A Seattle man will be re-tried after the Seattle Supreme Court found the prosecutor in the case guilty of “prosecutorial misconduct.”
In an 8-1 ruling, the Supreme Court found that James Konat, a King County deputy prosecutor "made a blatant and inappropriate appeal to racial prejudice and undermined the credibility of African-American witnesses based on their race," in the 2007 conviction of Kevin L. Monday, Jr., according to the Seattle Times.
Monday was convicted of first-degree murder and first-degree assault, and sentenced to 64 years in prison for a 2006 gang-related shooting. Seattle police claimed that he fired at least 10 shots at Francisco Roche Green. He was also accused of firing shots at a vehicle, consequently wounding the driver and a passenger.

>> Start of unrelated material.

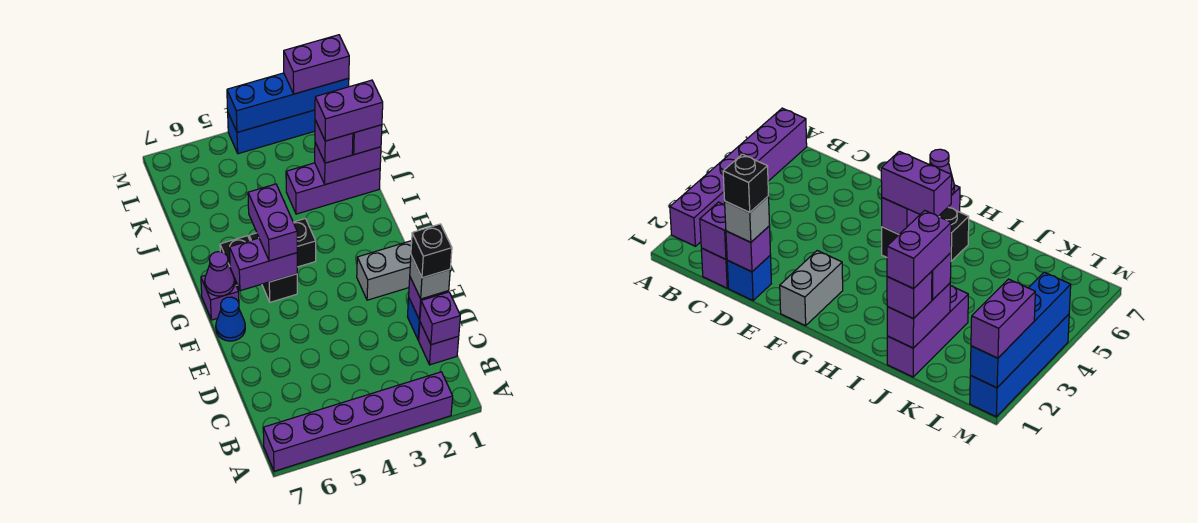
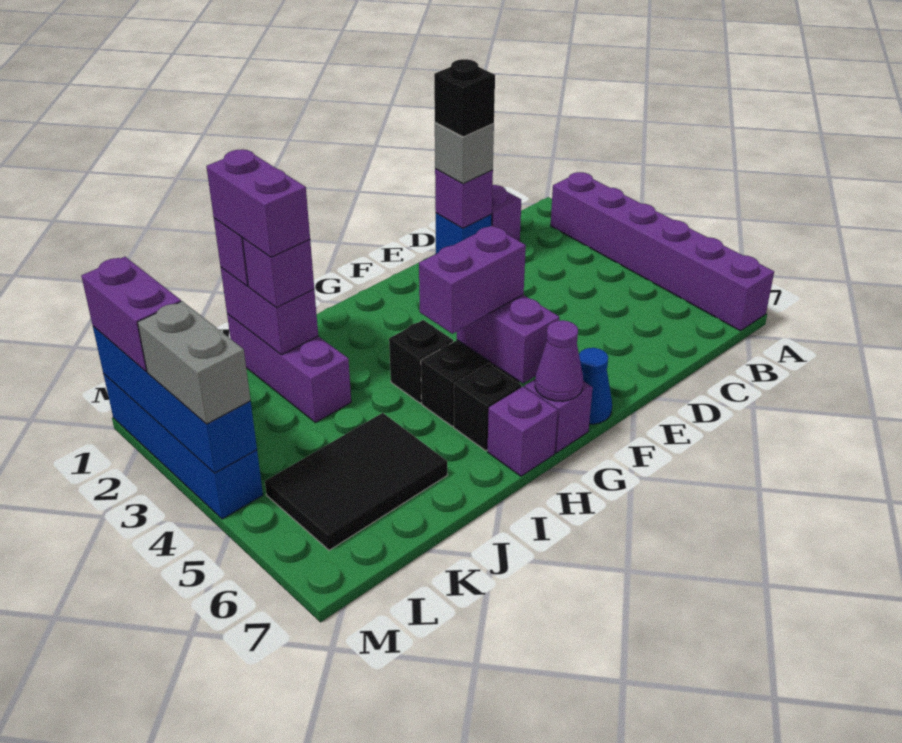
purple brick C1 level 2 -> purple brick H7 level 1
grey brick F1:F2 level 1 -> grey brick M3:M4 level 3
none -> black tile J5:L6 level 1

In questioning the witnesses Konat made references to the “PO-leese,” and questioned about a street “code” which he claimed prevented them from talking to the police. In his closing argument to jurors Konat said, "the code is Black folk don't testify against Black folk. You don't snitch to the police."
The justices found that Konat used terms such as “PO-leese” to "subtly, and likely deliberately, call to the jury's attention that the witness was African-American."
Monday, who is 25-years-old appealed the conviction saying that Konat "made a blatant and inappropriate appeal to racial prejudice and undermined the credibility of African-American witnesses based on their race."
The appeal was upheld in the state Court of Appeals, but in a ruling on Thursday, the Seatlle Supreme Court citied the prosecutor’s comments as grounds for the conviction to be overturned.
A retrial has been set for Monday and a deputy prosecutor will try the case.